Manifestations en Albanie après dix mois d’impasse politique

Une première manifestation massive a eu lieu au centre de la capitale albanaise, Tirana, ce vendredi 30 avril 2010. Organisée par l’opposition de gauche, elle doit être suivie samedi 1er mai par une contre-manifestation des partisans du pouvoir.

La principale revendication de l’opposition albanaise, menée par le Parti socialiste, est un nouveau décompte des votes exprimés lors des élections législatives de juin 2009. Des élections qui avaient permis à Sali Berisha, le leader du Parti démocratique, d’entamer un nouveau mandat de Premier ministre, avec l’appui du Mouvement socialiste de l’intégration, du pro-européen Ilir Meta. Mais la majorité parlementaire ainsi que l’exécutif refusent un recomptage des voix en invoquant une décision de la Cour suprême. Autre argument, les élections de juin 2009 ont été supervisées et déclarées conformes aux standards démocratiques par plusieurs organismes européens. Mais les partisans de Sali Berisha ne veulent surtout pas être rendus responsables du blocage provoqué par le bras de fer avec l’opposition, ni être accusés de manque de transparence. Mark Marku, écrivain et député du Parti démocratique de Sali Berisha, affirme que la majorité a proposé une solution politique à l’opposition y compris la création d’une commission parlementaire d’investigation sur les élections.

 L’intégration européenne de l’Albanie risque d’être ralentie

Après des mois de boycott pur et simple, les socialistes albanais ont regagné le Parlement au mois de février, mais ils refusent toujours de participer aux votes. La situation « peut nuire au fonctionnement des institutions en Albanie et empêche l’adoption d’importantes réformes », a déclaré le président albanais Bamir Topi. En effet, des amendements au code pénal ne peuvent être adoptés sans la participation des députés de l’opposition. L’impasse politique à Tirana a mené aussi au blocage des projets d’investissements. Des voix, dans les institutions européennes, ont exprimé leur lassitude devant cette crise politique albanaise. L’Albanie a déposé sa candidature à l’Union européenne il y a tout juste un an, le 28 avril 2009 et Tirana espère actuellement voir les Européens lever l’obligation de visa pour ses ressortissants. Cette mesure, dont ont bénéficié en décembre dernier les Serbes, les Macédoniens et les Monténégrins, est vivement souhaitée par les Albanais, dont certains gardent le souvenir de l’isolement imposé pendant des décennies par la dictature communiste.

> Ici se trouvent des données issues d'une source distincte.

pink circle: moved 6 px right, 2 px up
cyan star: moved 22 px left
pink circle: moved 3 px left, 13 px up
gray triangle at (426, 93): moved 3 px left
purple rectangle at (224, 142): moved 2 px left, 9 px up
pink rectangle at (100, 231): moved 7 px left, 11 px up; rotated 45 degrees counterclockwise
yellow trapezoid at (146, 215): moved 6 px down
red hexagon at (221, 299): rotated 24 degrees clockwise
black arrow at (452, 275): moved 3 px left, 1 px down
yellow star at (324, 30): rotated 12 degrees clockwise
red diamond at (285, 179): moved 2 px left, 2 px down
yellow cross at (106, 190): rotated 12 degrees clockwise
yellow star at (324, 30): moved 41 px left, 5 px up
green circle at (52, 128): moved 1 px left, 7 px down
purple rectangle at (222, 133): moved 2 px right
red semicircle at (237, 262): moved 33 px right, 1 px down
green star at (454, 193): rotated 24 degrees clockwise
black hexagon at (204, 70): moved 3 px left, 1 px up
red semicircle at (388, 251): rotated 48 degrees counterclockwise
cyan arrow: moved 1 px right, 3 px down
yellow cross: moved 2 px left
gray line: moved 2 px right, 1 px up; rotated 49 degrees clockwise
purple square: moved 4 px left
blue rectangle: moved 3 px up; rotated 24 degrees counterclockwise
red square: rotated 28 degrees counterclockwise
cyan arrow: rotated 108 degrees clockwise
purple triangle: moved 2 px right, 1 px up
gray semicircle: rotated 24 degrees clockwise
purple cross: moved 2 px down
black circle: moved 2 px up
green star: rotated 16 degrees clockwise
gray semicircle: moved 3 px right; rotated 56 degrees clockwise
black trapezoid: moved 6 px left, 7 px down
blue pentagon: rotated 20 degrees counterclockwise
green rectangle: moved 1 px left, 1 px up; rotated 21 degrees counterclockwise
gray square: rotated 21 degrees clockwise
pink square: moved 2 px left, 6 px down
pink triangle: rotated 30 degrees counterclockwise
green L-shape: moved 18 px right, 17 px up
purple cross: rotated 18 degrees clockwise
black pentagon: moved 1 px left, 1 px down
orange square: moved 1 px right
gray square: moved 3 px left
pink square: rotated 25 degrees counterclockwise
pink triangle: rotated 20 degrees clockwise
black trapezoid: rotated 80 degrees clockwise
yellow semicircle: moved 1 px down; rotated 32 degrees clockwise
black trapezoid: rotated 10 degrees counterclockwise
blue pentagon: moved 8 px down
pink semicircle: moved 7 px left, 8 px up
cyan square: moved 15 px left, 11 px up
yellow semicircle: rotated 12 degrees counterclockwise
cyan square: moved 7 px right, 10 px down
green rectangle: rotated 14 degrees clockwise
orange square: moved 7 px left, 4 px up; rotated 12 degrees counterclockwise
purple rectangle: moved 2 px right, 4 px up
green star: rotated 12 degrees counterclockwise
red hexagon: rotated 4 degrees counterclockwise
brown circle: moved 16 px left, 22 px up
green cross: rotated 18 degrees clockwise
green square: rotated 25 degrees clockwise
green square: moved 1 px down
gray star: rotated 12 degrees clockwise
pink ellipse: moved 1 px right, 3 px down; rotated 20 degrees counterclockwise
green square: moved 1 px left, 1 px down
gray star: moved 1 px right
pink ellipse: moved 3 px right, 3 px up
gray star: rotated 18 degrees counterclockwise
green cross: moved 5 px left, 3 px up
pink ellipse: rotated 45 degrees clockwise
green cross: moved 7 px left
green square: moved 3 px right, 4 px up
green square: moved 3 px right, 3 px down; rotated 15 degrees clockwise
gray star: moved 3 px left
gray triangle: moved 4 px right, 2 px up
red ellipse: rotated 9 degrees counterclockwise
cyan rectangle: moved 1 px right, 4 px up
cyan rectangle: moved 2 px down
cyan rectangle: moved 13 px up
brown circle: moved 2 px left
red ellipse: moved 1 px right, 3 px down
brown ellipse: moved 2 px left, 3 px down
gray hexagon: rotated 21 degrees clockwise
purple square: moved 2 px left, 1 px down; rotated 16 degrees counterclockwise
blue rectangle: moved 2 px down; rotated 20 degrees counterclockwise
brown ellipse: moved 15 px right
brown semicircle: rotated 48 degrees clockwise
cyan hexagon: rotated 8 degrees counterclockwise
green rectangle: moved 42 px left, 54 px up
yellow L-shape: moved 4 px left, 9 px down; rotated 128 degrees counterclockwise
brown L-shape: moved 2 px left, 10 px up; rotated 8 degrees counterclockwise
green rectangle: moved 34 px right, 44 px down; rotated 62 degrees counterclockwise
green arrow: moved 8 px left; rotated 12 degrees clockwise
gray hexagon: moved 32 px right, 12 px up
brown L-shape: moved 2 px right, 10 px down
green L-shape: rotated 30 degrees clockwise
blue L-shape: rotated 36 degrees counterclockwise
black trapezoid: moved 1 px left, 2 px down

L’opposition et le pouvoir essayent de mobiliser la rue

L’opposition albanaise a décidé donc de faire appel à la rue pour obtenir satisfaction. « Elle veut montrer sa force aux yeux de l’opinion publique, mais aussi aux yeux de l’Europe », nous a confié Sherif Bundo, ancien député et ex-ministre socialiste des Finances. Une mobilisation prévue pour durer, du moins du côté de l’opposition. La stratégie envisagée est celle du blocage : tenter de gêner durablement la circulation dans le centre de la capitale Tirana, pour faire ainsi pression sur le pouvoir. Ce dernier compte utiliser les mêmes armes, à savoir une mobilisation populaire à l’occasion du 1er mai et dans les jours à venir. Mais bon nombre d’Albanais sont surtout préoccupés par leurs problèmes économiques alors qu'une certaine lassitude est déjà perceptible dans les rues de la capitale.